Rayburn struggles with his emotions while at bat.
He has a .222/.304/.371 slash line when his son is being held at gun point.
After several pitches, he finally hits the ball deep into the outfield but not over the fence.
HR/FB rate of 0%.
Rayburn attempts to score an inside-the-park home run.
Do not show this movie to Starling Marte.
He is called out, even though he is obviously safe.
When I take a player's son hostage, all I'm going to demand is that the guy not make outs on the bases.
Rayburn begins to argue with the umpire, who turns out to be Gil in disguise.
Rayburn knocks Gil to the ground.
Risking ejection and likely a suspension by the league.
Dozens of Police Officers swarm onto the field, pointing their firearms at the maniacal Gil Renard.
It was all a sting.
Before they arrive, Gil stabs another baseball player, Lanz (John Kruk), who tries to tackle him.
And that right there is the FTC sentence of the year!
I would recommend this movie to all of you, but seeing what that last sentence described couldn't possibly live up to what you imagined it looked like.
Go see it anyway. It's for people who didn't think Mr. 3000 was Taxi Driver enough. In other words: all of us.

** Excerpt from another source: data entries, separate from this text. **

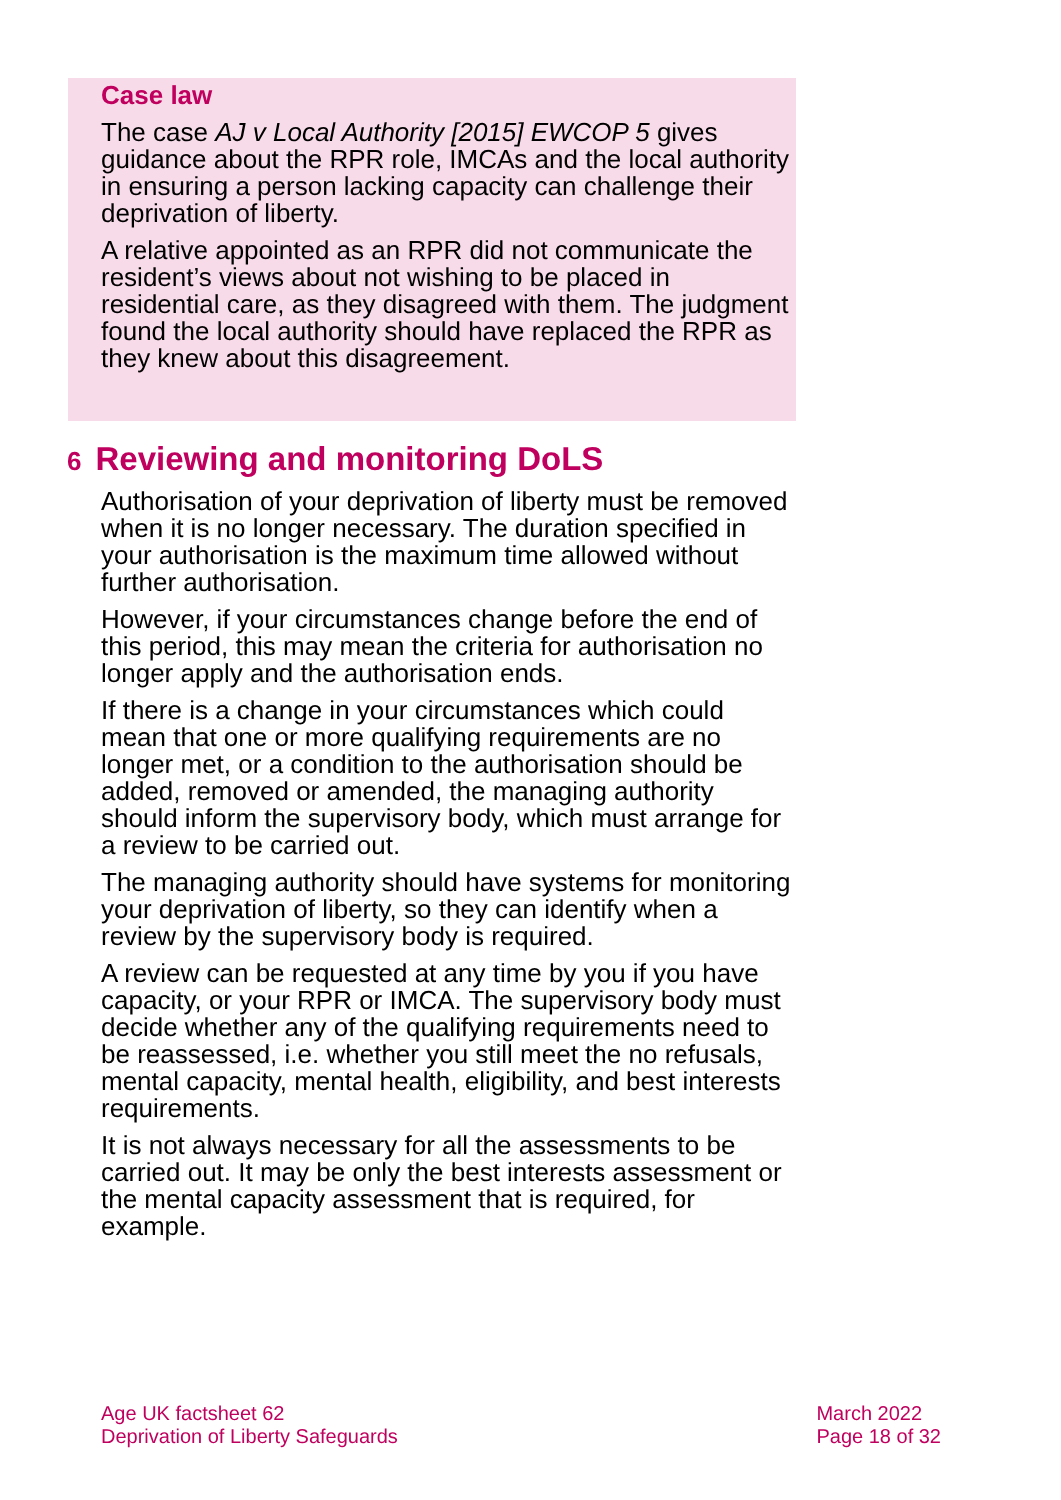Case law
The case AJ v Local Authority [2015] EWCOP 5 gives guidance about the RPR role, IMCAs and the local authority in ensuring a person lacking capacity can challenge their deprivation of liberty.
A relative appointed as an RPR did not communicate the resident’s views about not wishing to be placed in residential care, as they disagreed with them. The judgment found the local authority should have replaced the RPR as they knew about this disagreement.
6 Reviewing and monitoring DoLS
Authorisation of your deprivation of liberty must be removed when it is no longer necessary. The duration specified in your authorisation is the maximum time allowed without further authorisation.
However, if your circumstances change before the end of this period, this may mean the criteria for authorisation no longer apply and the authorisation ends.
If there is a change in your circumstances which could mean that one or more qualifying requirements are no longer met, or a condition to the authorisation should be added, removed or amended, the managing authority should inform the supervisory body, which must arrange for a review to be carried out.
The managing authority should have systems for monitoring your deprivation of liberty, so they can identify when a review by the supervisory body is required.
A review can be requested at any time by you if you have capacity, or your RPR or IMCA. The supervisory body must decide whether any of the qualifying requirements need to be reassessed, i.e. whether you still meet the no refusals, mental capacity, mental health, eligibility, and best interests requirements.
It is not always necessary for all the assessments to be carried out. It may be only the best interests assessment or the mental capacity assessment that is required, for example.
Age UK factsheet 62
Deprivation of Liberty Safeguards
March 2022
Page 18 of 32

* I'm willing to bet I could make a lineup card out of feature length films about baseball. Chew on this, fatties...

LF- The Sandlot
3B- Major League
SS- Bull Durham
RF- The Natural
1B- Pride of the Yankees
CF- Field of Dreams
C- Brewster's Millions
P- Rookie of the Year
2B- Little Big League

Angels In The Outfield is my fourth outfielder. And yes; I bat my pitcher 8th, because it IS more efficient.